Latest revision as of 15:43, 28 May 2013

RAL Tier1 Incident 21st November 2010: Atlas Disk Server GDSS 391 Failed with Data Loss

Description:

FSProbe reported errors on a disk server. On investigation file systems had become corrupt.

Impact

The disk servers contained 27339 files. Of these some 14930 were unique. It was subsequently possible to recover 337 files from the server. However, all remaining files were declared lost. This disk server loss occured towards the end of the ATLAS autumn re-processing run and without a rapid response RAL would have delayed the end of the entire campaign.

Timeline of the Incident

When What
21st November 03:08 FSProbe first reports problem.
21st November 10:00 Alastair (who is monitoring ATLAS re-processing) notices failures on ATLAS dashboard, disk server has gone read-only. Contacts Ian who is on-call who takes the disk server out of production. List of affected files is generated.
21st November 11:49 ATLAS informed via ELOG about disk server being removed from production.
21st November 17:00 ATLAS submit savannah tickets saying that the re-processing campaign is being effected by the loss of the disk server. Re-processing needs to be finished by 26th November!
22nd November 09:20 Machine found to have file system errors. Hardware investigations started. No immediately obvious hardware errors found. Machine came up and started fsck due to unclean file systems.
22nd November 11:58 Memtest started
22nd November 13:55 Memtest passed. Manual fsck started as automatic fsck failed but did not fix the file system.
22nd November 14:19 All non-unique files are declared lost. 14930 unique files left on the disk server.
22nd November 18:30 Alastair contacts ADC experts informing them about problems with all SL08 disk servers.
22nd November 22:43 ATLAS identify 830 high priority files that need recovering in order to complete the re-processing.
23rd November 08:00 Alastair + Andrew S join ADC morning meeting. Decide to give RAL until after lunch to recover as many files as possible before declaring the rest lost and re-running them.
23rd November 15:06 Only 337 of the 830 high priority files were recoverable, the rest had bad checksums. The remainder of the files are declared lost.
 ?? November Decision taken to remove entire batch of servers from production.

Incident details

Disk Server GDSS391, part of the AtlasDataDisk space token (D1T0) reported problems in the early hours of Sunday morning, 21st November. The lack of call-out meant that the problems on the server were not noticed for some hours, when the server was taken out of production.

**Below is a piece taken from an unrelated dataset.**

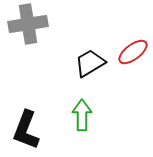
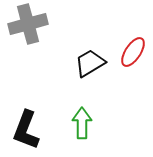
gray cross: rotated 6 degrees counterclockwise
red ellipse: rotated 20 degrees counterclockwise
green arrow: moved 8 px down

The server did not crash, but on investigation showed file system errors. File corruption was found and data loss reported to the VO (Atlas).

This is part of the same batch of disk servers as GDSS398 that failed recently (see linked ticket).

Analysis

This is another failure of the same batch of disk servers as in the linked post mortem. Detailed analysis and mitigation is included there. See:

https://www.gridpp.ac.uk/wiki/RAL_Tier1_Incident_20101108_Atlas_Disk_Server_GDSS398_Data_Loss

Follow Up

As this incident is very similar to the failure of GDSS398, refer to that post mortem for follow-up actions. See:

https://www.gridpp.ac.uk/wiki/RAL_Tier1_Incident_20101108_Atlas_Disk_Server_GDSS398_Data_Loss

Related issues

Some months earlier there had also been data loss following the failure of an Atlas disk server. Several actions were generated as a result. This time the interaction with the Atlas experiment was more rapid, resulting in an earlier declaration of data as lost thus enabling quicker recovery. See:

https://www.gridpp.ac.uk/wiki/RAL_Tier1_Incident_20100801_Disk_Server_Data_Loss_Atlas

There had also been another incident from this same batch only a couple of weeks earlier. See:

https://www.gridpp.ac.uk/wiki/RAL_Tier1_Incident_20101108_Atlas_Disk_Server_GDSS398_Data_Loss


Reported by: Gareth Smith. 12th November 2010

Summary Table

Start Date 21 November 2010
Impact >80% of files on server lost.
Duration of Outage 2 days
Status Closed
Root Cause Unknown
Data Loss Yes